Self-deception In Alcoholism

Self-deception in addictions is one of the factors that make them persist over time. Long-term self-medication that involves psychological torture for those who suffer from it.
Self-deception in alcoholism

A few years ago, a fellow psychologist told me that she was not able to understand alcoholics. He did not understand that self-deception, that contempt for life because of a substance . Unfortunately, these types of “professionals” abound in addiction treatment. A moralistic and biased perspective incapable of providing attractive and dynamic alternatives that only deepen the feeling of incapacity and perpetuate a paralyzing guilt.

It must be understood that self-deception in alcoholism is one of the factors that intervenes in the continuity of the addiction and in the appearance of relapses. However, self-deception is not what causes addiction and in many cases it is the decisive factor that maintains it. Understanding this, we can unravel the self-deception in alcoholism to return a more rehabilitative vision of addicted behavior.

Alcoholism is increasingly considered by experts as a biopsychosocial disorder and taking into account its etiology and its evolution, it is impossible to ignore environmental factors. As we have pointed out, it is crucial to understanding self-deception and the perpetuation of the problem (Zucker and Williams, 1994).

Boy with alcohol problems

Alcoholism as a treatment or avoidance of an aversive reality

People with an addiction can seem completely irrational and incomprehensible to others. With grief tinged with exasperation, nonaddicts wonder how a person can be so wrong and fail to see the pain he may be causing. How can self-deception in alcoholism be so destructive?
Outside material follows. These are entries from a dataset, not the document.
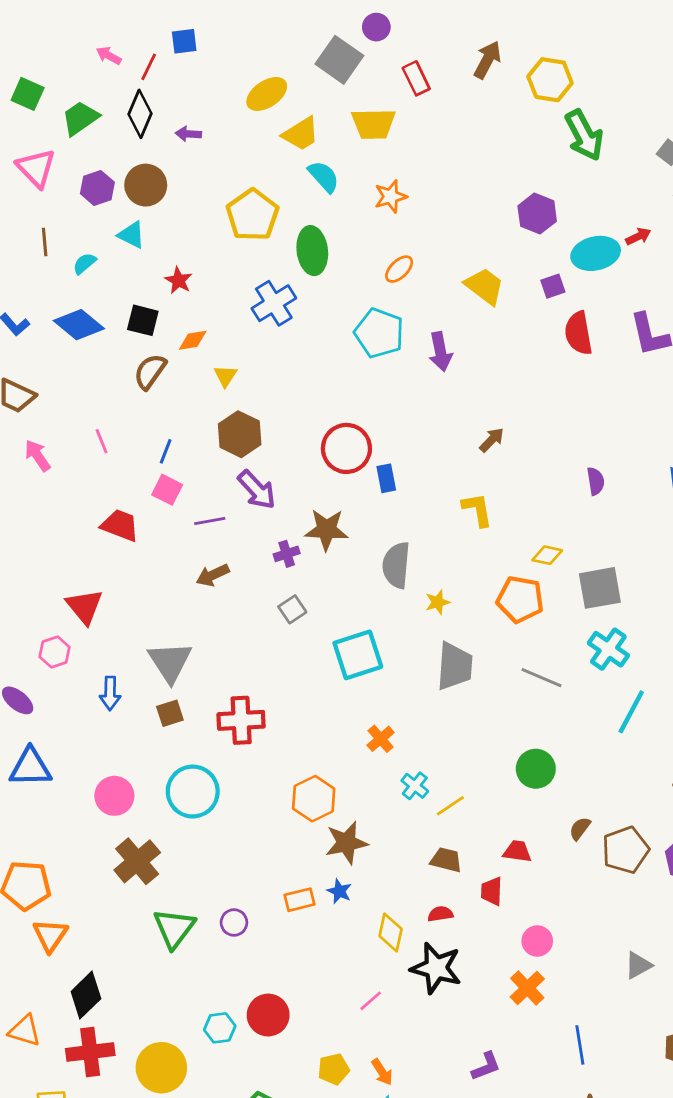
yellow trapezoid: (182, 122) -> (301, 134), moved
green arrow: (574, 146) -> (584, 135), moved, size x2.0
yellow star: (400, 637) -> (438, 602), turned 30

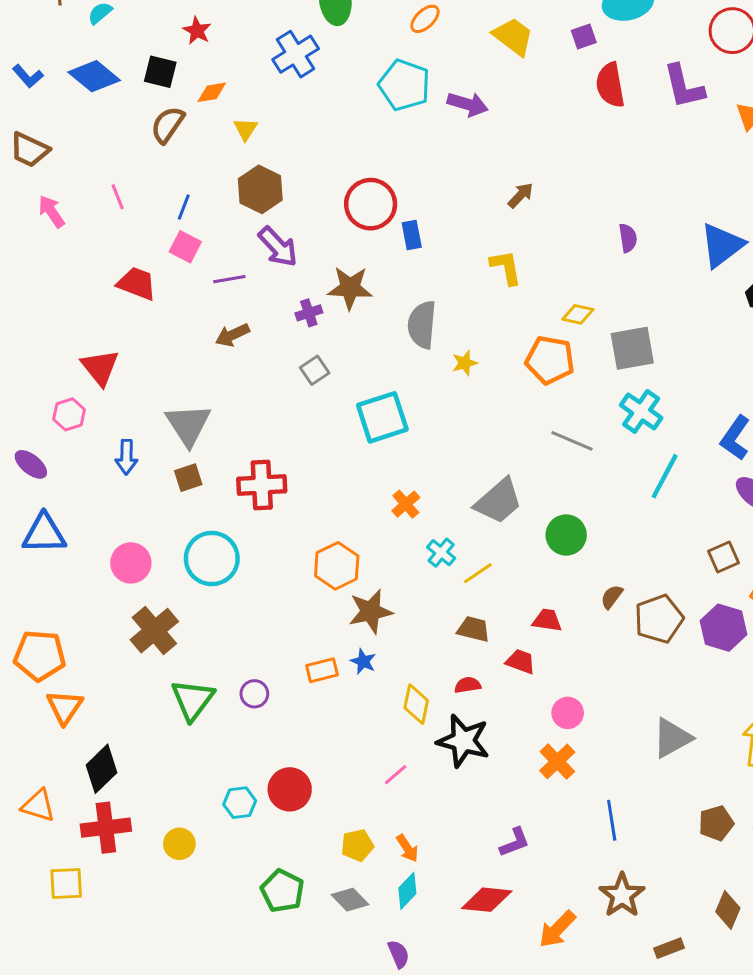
purple arrow: (440, 352) -> (468, 104), turned -63
gray trapezoid: (455, 666) -> (498, 501), moved, turned 45
red trapezoid: (492, 891) -> (521, 661), turned 108
gray triangle: (638, 965) -> (672, 738), size x1.4
yellow circle: (161, 1068) -> (179, 844), size x0.6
Gregory Bateson was the first to try to understand alcoholism through a complex epistemology. His essay entitled The Cybernetics of the Self: A Theory of Alcoholism views alcoholic behavior as a corrective experience.

If in a way it is the sober life of the alcoholic that prompts him to drink, we should not expect sobriety procedures to reduce or “control” his alcoholism.

The same environment that pushes you to addiction does not get you out of it

There are sober lifestyles that push to drink. Realities, discussions and memories that only ask to be anesthetized. There are normalities that contain an error, even a pathology for many people who are too sensitive before they end up being addicts. They do not find drunkenness in their own life, in their work or family. In its own existence.

The intoxication only brings a (subjective) correction of this existential error. In other words, for these people compared to their sobriety, intoxication is “good.”

For Luigi Cancrini (1993), alcoholism, like drug addiction, can be seen as a self-therapeutic attempt in the face of relational and family dynamics that are sources of suffering.

Once alcohol only destroys, how does self-deception work to keep drinking?

More contemporary treatments of self-deception have legitimately focused on Butler’s requirement of intentionality. When we are motivated to believe something, we tend to operate with a certain confirmation bias. We look for evidence to support our belief, and we tend not to give as much to what challenges it.

Many of the people who have an addiction do not think they have a problem. They only enter an intervention due to the push and force of the environment. In this case, people would go to therapy for others – because they do not suffer, because they do not see them suffer, because they do not endure the pressure they are subjected to every day – and not for themselves. In these cases, the person is likely to follow the intervention “facing the gallery.”

In addition, he can base his idea of ​​absence of a problem by pointing out others in his circle of acquaintances who consume more than him and who have not yet experienced damage. It can also be an excuse to point out the fact that in the past you have stopped using when you wanted to.

Alcoholic woman

Self-deception as a way of continuing to believe in yourself

As long as motivation remains dormant for a person, it will be very difficult to convince him of the falsehood of a belief. Instead, if a person can begin to understand what motivates them to hold certain beliefs and points of view, they acquire crucial knowledge.

Addiction is, in a sense, a habit. A habit that is done automatically without conscious intention. When we slow down habitual actions by asking why we are doing something, we withdraw from autopilot mode.

In conclusion, understanding self-deception and confirmation bias can provide common ground for people who want to understand how others may fall prey to their own addictions. Among these people, we must place ourselves psychology professionals in the foreground.